After all, during the regular season, Bucker had accounted for 42 percent of the Patriots’ receptions, catching 55; 51 percent of their receiving yards, with 80; and half of their touchdown catches, with six.
But Buckner was not the go-to receiver on the critical third down play. Instead, quarterback Larkin Williams connected with tight end Wilson McCraw for a 27-yard gain to keep the drive alive.
“They probably did think we were going to go to me,” Buckner said. “I ran a little stop route and I saw Wilson was wide open down the middle. The middle was open all night.”
The Patriots went on to score a touchdown to tie the score. Then they completed the improbable comeback from a 21-0 halftime deficit on David Robertson’s 13-yard scoring run – his third of the second half – with 28 seconds remaining. The 28-21 game clinched the Class 6A playoff victory.
Buckner was pretty much held in check. He caught six passes, but for only 47 yards. Despite those modest numbers, Homewood offensive coordinator David Jones said Buckner still made an impact.
“TyShawn doesn’t have to catch a lot of passes to be a factor,” Jones said. “Because other teams are so concerned about him, it opens things up for the other guys to make plays.”
Against Fort Payne, the other guy was McCraw, who had three receptions for 62 yards, including the clutch 27-yard grab.
Buckner’s development as a go-to receiver is something the Patriots had been waiting for. “I thought he might be our go-to guy last year, but it didn’t happen for whatever reason,” Jones said.
Buckner didn’t sugarcoat the reason he didn’t become a dominant receiver as a junior.
“I wasn’t mentally ready,” he said. “I was like a role player.”
So, the 6-foot-2, 180-pound Buckner went to work. He spent more time training and practicing routes. Once he put in the work, “Things got easier,” he said.
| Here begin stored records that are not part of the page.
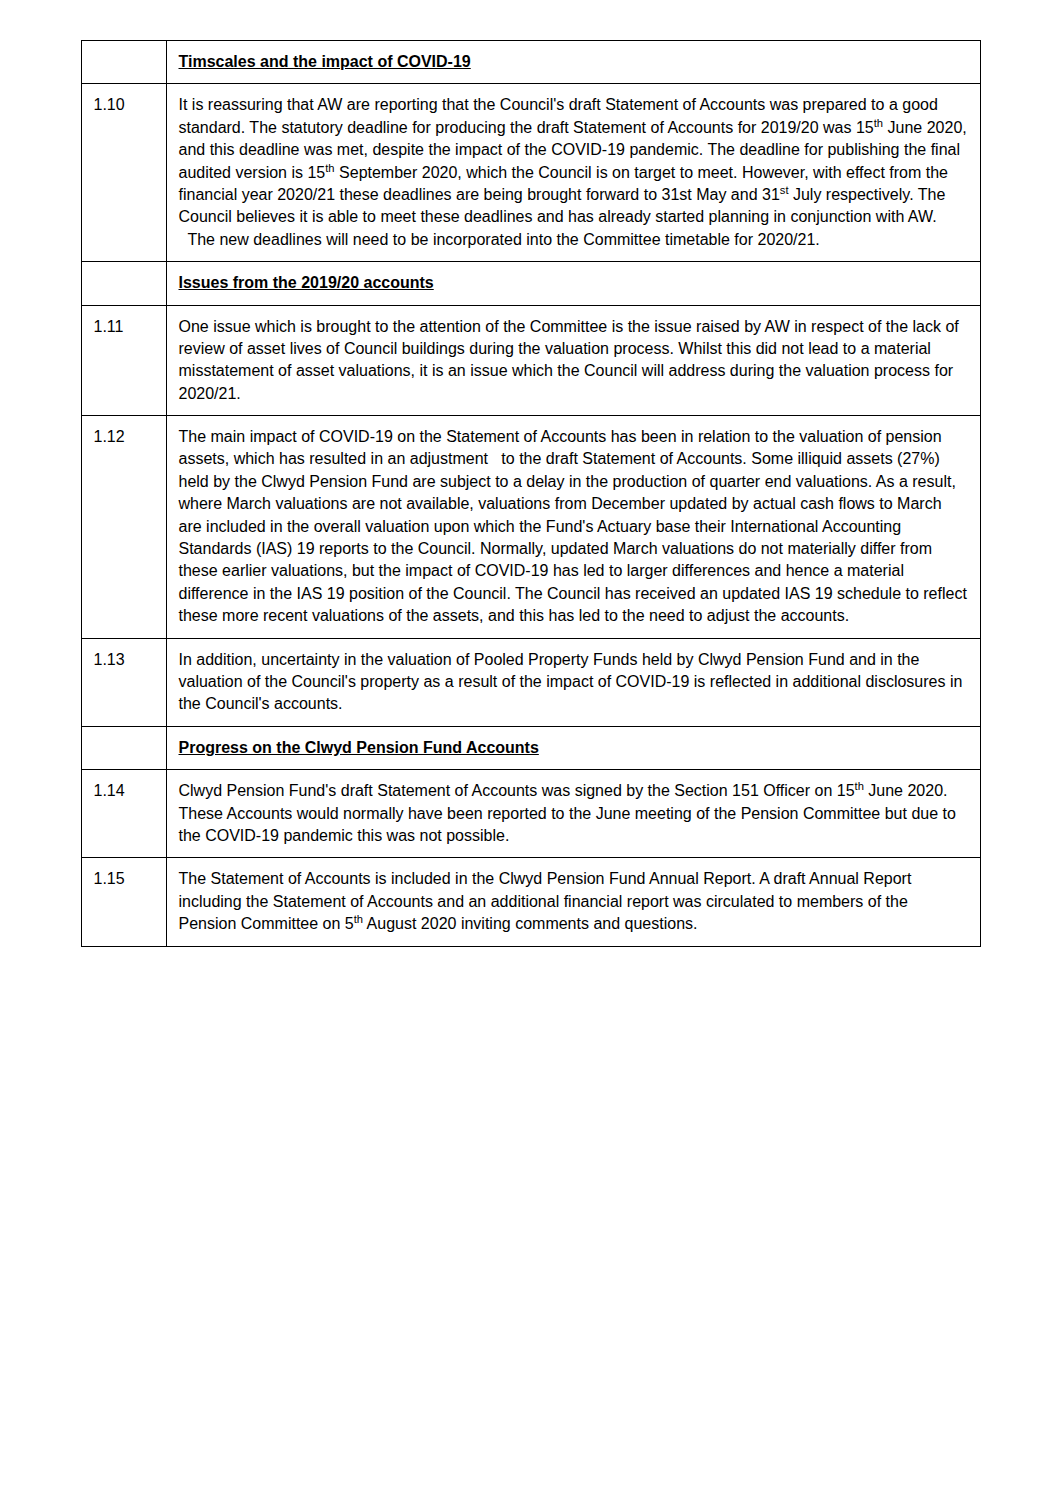| | Timscales and the impact of COVID-19 |
| 1.10 | It is reassuring that AW are reporting that the Council's draft Statement of Accounts was prepared to a good standard. The statutory deadline for producing the draft Statement of Accounts for 2019/20 was 15 th June 2020, and this deadline was met, despite the impact of the COVID-19 pandemic. The deadline for publishing the final audited version is 15 th September 2020, which the Council is on target to meet. However, with effect from the financial year 2020/21 these deadlines are being brought forward to 31st May and 31 st July respectively. The Council believes it is able to meet these deadlines and has already started planning in conjunction with AW. The new deadlines will need to be incorporated into the Committee timetable for 2020/21. |
| | Issues from the 2019/20 accounts |
| 1.11 | One issue which is brought to the attention of the Committee is the issue raised by AW in respect of the lack of review of asset lives of Council buildings during the valuation process. Whilst this did not lead to a material misstatement of asset valuations, it is an issue which the Council will address during the valuation process for 2020/21. |
| 1.12 | The main impact of COVID-19 on the Statement of Accounts has been in relation to the valuation of pension assets, which has resulted in an adjustment to the draft Statement of Accounts. Some illiquid assets (27%) held by the Clwyd Pension Fund are subject to a delay in the production of quarter end valuations. As a result, where March valuations are not available, valuations from December updated by actual cash flows to March are included in the overall valuation upon which the Fund's Actuary base their International Accounting Standards (IAS) 19 reports to the Council. Normally, updated March valuations do not materially differ from these earlier valuations, but the impact of COVID-19 has led to larger differences and hence a material difference in the IAS 19 position of the Council. The Council has received an updated IAS 19 schedule to reflect these more recent valuations of the assets, and this has led to the need to adjust the accounts. |
| 1.13 | In addition, uncertainty in the valuation of Pooled Property Funds held by Clwyd Pension Fund and in the valuation of the Council's property as a result of the impact of COVID-19 is reflected in additional disclosures in the Council's accounts. |
| | Progress on the Clwyd Pension Fund Accounts |
| 1.14 | Clwyd Pension Fund's draft Statement of Accounts was signed by the Section 151 Officer on 15 th June 2020. These Accounts would normally have been reported to the June meeting of the Pension Committee but due to the COVID-19 pandemic this was not possible. |
| 1.15 | The Statement of Accounts is included in the Clwyd Pension Fund Annual Report. A draft Annual Report including the Statement of Accounts and an additional financial report was circulated to members of the Pension Committee on 5 th August 2020 inviting comments and questions. |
Jones noticed the transformation.
“He matured, not only physically, but mentally, not only catching the ball, but also blocking,” Jones said. “He’s not a rah-rah guy, but he leads by his example and by his effort. He plays hard and he runs good route.”
Rally the Team
Buckner did become more vocal when the Patriots fell behind Fort Payne. A week after they saw their chances for an undefeated regular season evaporate with a 13-7 loss to Paul Bryant, the Patriots were in danger of seeing their promising season come to an end.
So, he and some of the other seniors began exhorting their teammates to give maximum effort.
“I didn’t want it to be the last game for the team, for the seniors and for me,” Buckner said. “So, we started talking to guys to do better. We had a lot of guys talking.”
That the Patriots would pull together was no surprise to Buckner. It’s something he’s seen all season.
“I think, overall, we’ve got a very close relationship on this team, unlike last year, when it seemed like everybody was all split up, doing their own thing,” he said. “But now, we have a better relationship with each other, with the coaches and even people at the school.”
Homewood (10-1) will need another solid effort when it plays host to Clay-Chalkville (9-2) in the second round. The Cougars eliminated the Patriots in the 2015 playoffs with a wild 40-39 victory.
“We’ll have to go 10 times harder in practice and on the scout team, and everybody has got to watch film, even the ones who don’t play much,” Buckner said. “We need everybody to contribute.”
If the Patriots can make a deep run in the playoffs, it might improve Buckner’s stock as a recruit. He’s received some offers from smaller colleges, but he wants to play at a major school.
“No matter what,” he said, “I want to play at the next level.”